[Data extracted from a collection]
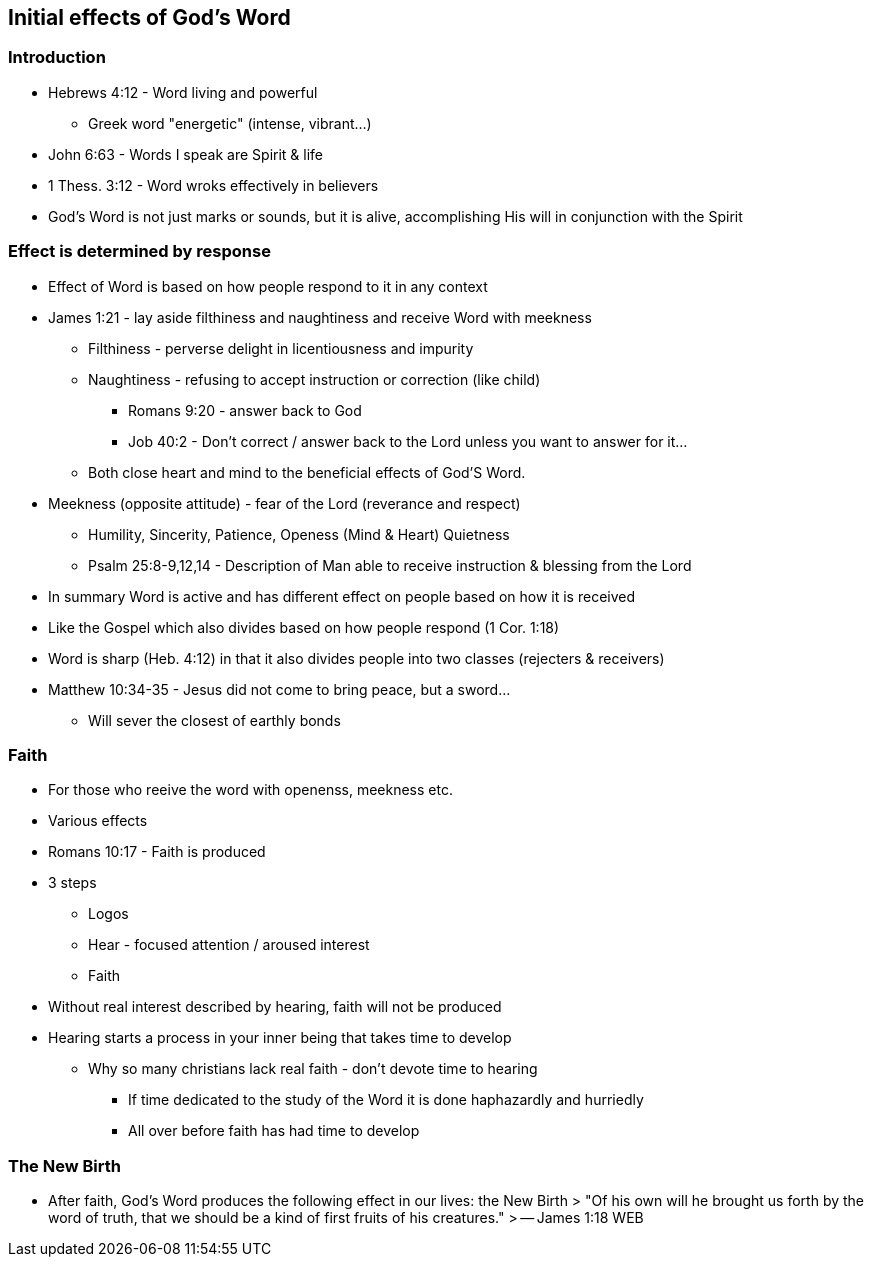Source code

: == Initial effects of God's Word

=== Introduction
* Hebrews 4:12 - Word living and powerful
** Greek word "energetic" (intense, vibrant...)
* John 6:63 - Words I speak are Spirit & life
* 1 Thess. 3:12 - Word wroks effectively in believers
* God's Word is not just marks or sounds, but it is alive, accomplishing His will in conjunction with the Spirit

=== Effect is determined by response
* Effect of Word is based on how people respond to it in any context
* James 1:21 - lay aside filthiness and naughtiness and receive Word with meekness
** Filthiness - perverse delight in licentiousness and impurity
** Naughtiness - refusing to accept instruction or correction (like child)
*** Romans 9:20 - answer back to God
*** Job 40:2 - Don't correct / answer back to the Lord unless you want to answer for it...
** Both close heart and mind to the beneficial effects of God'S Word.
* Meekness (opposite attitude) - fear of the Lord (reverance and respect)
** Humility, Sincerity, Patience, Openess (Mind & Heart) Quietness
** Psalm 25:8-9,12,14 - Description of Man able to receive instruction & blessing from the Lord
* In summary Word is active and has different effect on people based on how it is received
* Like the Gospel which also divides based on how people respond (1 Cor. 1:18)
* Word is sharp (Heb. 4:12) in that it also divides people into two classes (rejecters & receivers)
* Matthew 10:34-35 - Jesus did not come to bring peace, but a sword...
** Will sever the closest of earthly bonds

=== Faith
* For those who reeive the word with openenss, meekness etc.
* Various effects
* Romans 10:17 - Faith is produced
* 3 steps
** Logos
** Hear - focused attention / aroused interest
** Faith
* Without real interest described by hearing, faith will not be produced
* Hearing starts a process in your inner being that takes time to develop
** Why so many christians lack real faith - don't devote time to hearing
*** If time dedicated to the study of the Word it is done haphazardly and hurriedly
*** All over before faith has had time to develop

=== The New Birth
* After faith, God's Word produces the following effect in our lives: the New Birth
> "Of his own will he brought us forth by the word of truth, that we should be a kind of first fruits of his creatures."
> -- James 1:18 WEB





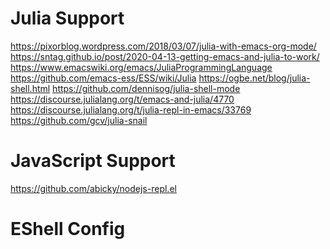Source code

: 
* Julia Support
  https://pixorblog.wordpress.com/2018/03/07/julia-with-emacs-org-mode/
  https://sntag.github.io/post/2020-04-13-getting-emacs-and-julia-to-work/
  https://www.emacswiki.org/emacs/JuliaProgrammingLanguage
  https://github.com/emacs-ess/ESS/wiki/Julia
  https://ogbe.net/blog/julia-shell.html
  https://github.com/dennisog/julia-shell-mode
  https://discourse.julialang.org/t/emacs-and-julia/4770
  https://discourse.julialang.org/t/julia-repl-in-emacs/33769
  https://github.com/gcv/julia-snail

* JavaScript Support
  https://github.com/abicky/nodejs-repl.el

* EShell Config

## REQUIREMENT
The response must match the data line for line, from its first line through the line with "time to hearing", inclusive, and must leave out the pictures.

## RESPONSE TO THE TASK
Source code

: == Initial effects of God's Word

=== Introduction
* Hebrews 4:12 - Word living and powerful
** Greek word "energetic" (intense, vibrant...)
* John 6:63 - Words I speak are Spirit & life
* 1 Thess. 3:12 - Word wroks effectively in believers
* God's Word is not just marks or sounds, but it is alive, accomplishing His will in conjunction with the Spirit

=== Effect is determined by response
* Effect of Word is based on how people respond to it in any context
* James 1:21 - lay aside filthiness and naughtiness and receive Word with meekness
** Filthiness - perverse delight in licentiousness and impurity
** Naughtiness - refusing to accept instruction or correction (like child)
*** Romans 9:20 - answer back to God
*** Job 40:2 - Don't correct / answer back to the Lord unless you want to answer for it...
** Both close heart and mind to the beneficial effects of God'S Word.
* Meekness (opposite attitude) - fear of the Lord (reverance and respect)
** Humility, Sincerity, Patience, Openess (Mind & Heart) Quietness
** Psalm 25:8-9,12,14 - Description of Man able to receive instruction & blessing from the Lord
* In summary Word is active and has different effect on people based on how it is received
* Like the Gospel which also divides based on how people respond (1 Cor. 1:18)
* Word is sharp (Heb. 4:12) in that it also divides people into two classes (rejecters & receivers)
* Matthew 10:34-35 - Jesus did not come to bring peace, but a sword...
** Will sever the closest of earthly bonds

=== Faith
* For those who reeive the word with openenss, meekness etc.
* Various effects
* Romans 10:17 - Faith is produced
* 3 steps
** Logos
** Hear - focused attention / aroused interest
** Faith
* Without real interest described by hearing, faith will not be produced
* Hearing starts a process in your inner being that takes time to develop
** Why so many christians lack real faith - don't devote time to hearing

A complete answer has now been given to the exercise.